Das Finanzamt ist dagegen der Auffassung, dass die Berechnung nach vereinnahmten Entgelten weder (konkludent) beantragt noch (konkludent) gestattet worden sei. Deshalb erhöhte es für 2010 und 2011 die vom Kläger erklärten Umsätze um die der GmbH in Rechnung gestellten, aber nicht bezahlten Beträge. Im Übrigen wäre selbst bei Anwendung der Ist-Besteuerung ein Zufluss in 2010 und 2011 gegeben, da nach der ertragsteuerlichen Fiktion eines Zuflusses von Entgelten beim beherrschenden Gesellschafter-Geschäftsführer von der von ihm beherrschten GmbH auch umsatzsteuerlich zur Vereinnahmung dieses Entgelts führe.
Entscheidung
Nach Auffassung des Finanzgerichts Köln war dem Kläger die Berechnung der Umsatzsteuer nach vereinnahmten Entgelten i. S. d. § 20 Satz 1 UStG - statt der Sollbesteuerung bei Ausführung der Leistung - gestattet gewesen
Ausreichend ist eine erkennbare konkludente Antragstellungdes Unternehmers
Der gem. § 20 UStG erforderliche Antrag für die Besteuerung nach vereinnahmten Entgelten kann auch konkludent gestellt werden (vgl. BFH v. 18.11.2015, XI R 38/14, BFH/NV 2016 S. 950 und BFH v. 18.8.2015, V R 47/14, BFH/NV 2015 S. 1786). Ein konkludenter Antrag kann allerdings nur angenommen werden, wenn der Steuererklärung deutlich erkennbar zu entnehmen ist, dass die Umsätze auf Grundlage vereinnahmter Entgelte erklärt worden sind. Das Finanzamt muss den Antrag auf Gestattung der Ist-Versteuerung auch nicht tatsächlich erkennen; vielmehr reicht die deutliche Erkennbarkeit aus. Dies sei der Fall, wenn der Unternehmer die Umsatzsteuer- und Einkommensteuererklärungen mit den Gewinnermittlungen nach § 4 Abs. 3 EStG zusammen abgibt und die in den Gewinnermittlungen zugeflossene Einnahmen den deklarierten Ausgangsumsätzen in der Umsatzsteuererklärung entsprechen.

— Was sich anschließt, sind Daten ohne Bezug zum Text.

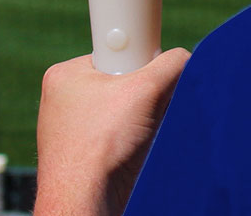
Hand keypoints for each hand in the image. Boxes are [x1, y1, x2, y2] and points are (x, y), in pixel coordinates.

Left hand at [35, 48, 189, 215]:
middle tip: (143, 111)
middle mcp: (65, 98)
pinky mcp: (87, 151)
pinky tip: (134, 150)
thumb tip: (185, 58)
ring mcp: (73, 127)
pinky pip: (122, 132)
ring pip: (126, 108)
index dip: (141, 61)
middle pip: (125, 79)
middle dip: (144, 93)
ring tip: (137, 136)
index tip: (147, 76)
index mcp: (67, 74)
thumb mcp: (146, 90)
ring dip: (143, 118)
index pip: (118, 49)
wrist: (85, 203)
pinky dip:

Die Gestattung der Ist-Versteuerung durch das Finanzamt kann nach der Rechtsprechung des Bundesfinanzhofs auch stillschweigend bekannt gegeben werden. Die Umsatzsteuerfestsetzung kann als eigener Verwaltungsakt nur dann als konkludente Gestattung der Ist-Besteuerung ausgelegt werden, wenn mit ihr nach außen erkennbar auch eine Entscheidung über den Antrag getroffen wurde. Hieran dürfen aber keine übersteigerten Anforderungen gestellt werden, da der Empfängerhorizont der Beteiligten entscheidend ist. Hat ein Unternehmer einen konkludenten Antrag auf Genehmigung der Ist-Versteuerung gestellt, hat die antragsgemäße Festsetzung der Umsatzsteuer den Erklärungsinhalt, dass der Antrag genehmigt worden ist. Der Bundesfinanzhof stellt entscheidend darauf ab, wie der Unternehmer die Äußerung des Finanzamts durch Erlass des Umsatzsteuerbescheids verstehen durfte, ohne dass eine tatsächliche Ermessensbetätigung feststellbar sein muss.
Zwar folgt die umsatzsteuerliche Ist-Versteuerung weitgehend dem ertragsteuerlichen Zuflussprinzip des § 11 EStG. Nach Auffassung des Finanzgerichts führt jedoch die ertragsteuerliche Zuflussfiktion beim beherrschenden Gesellschafter-Geschäftsführer von der von ihm beherrschten GmbH umsatzsteuerlich nicht zur Entgeltvereinnahmung (vgl. EuGH v. 16.5.2013, Rs. C-169/12, TNT Express Worldwide [Portland]). Ein Zufluss der Honorare seitens der GmbH beim Kläger sei deshalb nicht bereits im Zeitpunkt der Fälligkeit seiner Forderungen, sondern erst im Zeitpunkt der Gutschrift anzunehmen.
Hinweis
Das Urteil des Finanzgerichts ist praxisfreundlich. Allerdings ist noch der Ausgang des beim Bundesfinanzhof anhängigen Revisionsverfahren abzuwarten (Az beim BFH XI R 39/17).